Fidelity’s latest report, The Financial Power of Women, found that a women’s average pension pot is £28,900 — £5,600 less than an average man’s, according to Office of National Statistic data.
For those near to retirement, this gap is much larger, with average pension savings for men aged 55-64 amounting to over double that for women.
Fidelity has said that many women will therefore reach retirement with much less income to draw upon than men, despite the fact that they are more likely to outlive them.
The report has detailed how women are not, in general, confident about making financial decisions because they do not feel that they understand financial products well enough.
Over three quarters of the 1,000 women surveyed by the company said that a lack of knowledge was a barrier to investing, while 81 per cent said that a lack of trust in investment providers was stopping them from investing.
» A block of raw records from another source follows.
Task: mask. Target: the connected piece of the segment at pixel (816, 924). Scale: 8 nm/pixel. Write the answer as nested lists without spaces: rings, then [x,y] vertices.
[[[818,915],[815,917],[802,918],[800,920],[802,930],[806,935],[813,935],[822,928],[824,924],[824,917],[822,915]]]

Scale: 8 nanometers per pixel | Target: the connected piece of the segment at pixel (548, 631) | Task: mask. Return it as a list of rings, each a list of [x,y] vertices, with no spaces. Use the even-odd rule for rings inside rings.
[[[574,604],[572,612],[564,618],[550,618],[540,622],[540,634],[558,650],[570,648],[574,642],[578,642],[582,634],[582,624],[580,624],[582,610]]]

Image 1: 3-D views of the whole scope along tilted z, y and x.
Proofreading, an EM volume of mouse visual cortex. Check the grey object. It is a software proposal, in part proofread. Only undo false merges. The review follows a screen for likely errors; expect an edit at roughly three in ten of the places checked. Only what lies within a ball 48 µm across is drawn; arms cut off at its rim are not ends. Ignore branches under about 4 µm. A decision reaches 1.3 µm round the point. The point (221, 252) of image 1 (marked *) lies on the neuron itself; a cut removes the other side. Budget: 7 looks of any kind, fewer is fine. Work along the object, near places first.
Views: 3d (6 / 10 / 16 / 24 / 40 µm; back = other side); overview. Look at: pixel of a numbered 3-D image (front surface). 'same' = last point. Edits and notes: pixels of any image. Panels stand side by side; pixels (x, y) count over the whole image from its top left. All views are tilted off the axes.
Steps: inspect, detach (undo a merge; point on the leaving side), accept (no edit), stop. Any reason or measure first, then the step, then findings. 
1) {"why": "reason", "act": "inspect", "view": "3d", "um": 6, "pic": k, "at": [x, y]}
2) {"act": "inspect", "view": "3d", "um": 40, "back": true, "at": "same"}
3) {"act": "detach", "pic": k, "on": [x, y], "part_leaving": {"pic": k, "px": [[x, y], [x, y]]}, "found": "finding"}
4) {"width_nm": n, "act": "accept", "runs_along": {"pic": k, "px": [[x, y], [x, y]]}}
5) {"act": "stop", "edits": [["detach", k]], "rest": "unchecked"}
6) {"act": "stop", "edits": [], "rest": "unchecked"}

When they do make decisions, the report says that women opt to take cautious steps with their money. Using HMRC figures, Fidelity has underlined its findings, by showing that more women than men subscribed to cash ISAs in 2015-2016, while more men opted to invest in stocks and shares ISAs.
The report outlined four main day-to-day challenges that are also holding women back from investing in a better way. The first is a lack of income. Close to a third (29 per cent) of women told Fidelity that a salary increase would encourage them to invest.
Secondly, a reduction in household costs would help, with 23 per cent of women saying that a reduction in household costs would help them to invest more each month. This increased to 28 per cent among 35-54 year olds.
Thirdly, nearly half of respondents said that less time at work would give them the space they needed to invest more. Finally, 29 per cent that they would invest more if they did not have to spend so much time on household chores.
In order to close the pensions gap, Fidelity has said that women should save an extra one per cent of their salary over a working life of 39 years.
Fidelity investment director, Maike Currie, said: “A lack of time, confidence, access to the right information, industry jargon and not knowing where to start are just some of the obstacles that stop many women from thinking that investment is ‘for them’.
“Until these hindrances are removed, or at the very least addressed, we cannot unlock women’s financial power.”
Currie added that it was “time to act”, mentioning Fidelity’s GET INvested campaign that is designed to bring industry, government, the media, and women from all walks of life to come together to identify ways of “unlocking women’s financial power” and addressing the gender pensions gap.
Commenting on the campaign, The Pensions Advisory Service chief executive Michelle Cracknell, said that it was timely that the pensions and investment industries acted to empower women to take the action needed to secure their finances.
“We see a difference in the way women talk about their pension to us, where they go for support and the issues that they prioritise,” said Cracknell.
“There are key aspects of pensions planning that tend to impact women more, such as career breaks and lower earnings. But, it is important to recognise that women take in and seek information in a different way. We need to seek out ways that we can make women more confident in dealing with their money.”